Tudo isso aponta para a necessidade urgente de regulamentação da atividade do influenciador digital no Brasil. A questão mostra-se ainda mais premente face à quantidade de influenciadores mirins atuantes na internet e à postagem descontrolada de conteúdo pago, mas não identificado como publicidade pelas celebridades virtuais.
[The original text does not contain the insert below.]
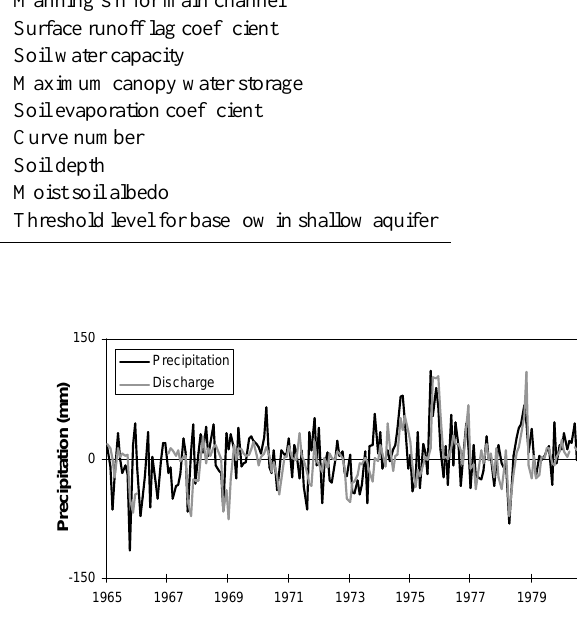
Fig. 3. Comparison of difference in monthly precipitation between CRU TS 3.0 and station-based records with modelled-observed dif- ferences in the discharge of the River Mitano for the period 1965–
Vale lembrar que, apesar da ausência de lei específica, o Código de Defesa do Consumidor exige que todo aquele que divulgue produto ou serviço no mercado de consumo identifique a publicidade de forma clara e inequívoca, de modo a não restar dúvidas acerca do cunho publicitário da informação, regra aplicável, por analogia, aos influenciadores digitais, como, aliás, recomenda o Conar em guia de publicidade para o influenciador digital.
Da mesma forma, é defeso fazer postagens publicitárias enganosas, abusivas ou ilícitas, como a promoção de bebidas alcoólicas, tabaco, medicamentos, terapias e agrotóxicos em desconformidade com as exigências da Lei nº 9.294/96, que, com base no artigo 220, parágrafo 4º, da Constituição, restringe os anúncios publicitários de tais produtos e serviços no Brasil. A inobservância dessas regras sujeita o infrator – inclusive, o influencer – a sanções no plano civil, administrativo e penal. Afinal, a internet não é terra sem lei. Dessa forma, dúvidas não há quanto à responsabilidade do influenciador digital por postagens remuneradas. Discutido é apenas a extensão dessa responsabilidade, principalmente se eles respondem pelo fato ou vício dos produtos e serviços divulgados, tal como o fornecedor que o contratou. Aqui vigora a regra de ouro da era digital: tudo o que vale no mundo real, vale no mundo virtual.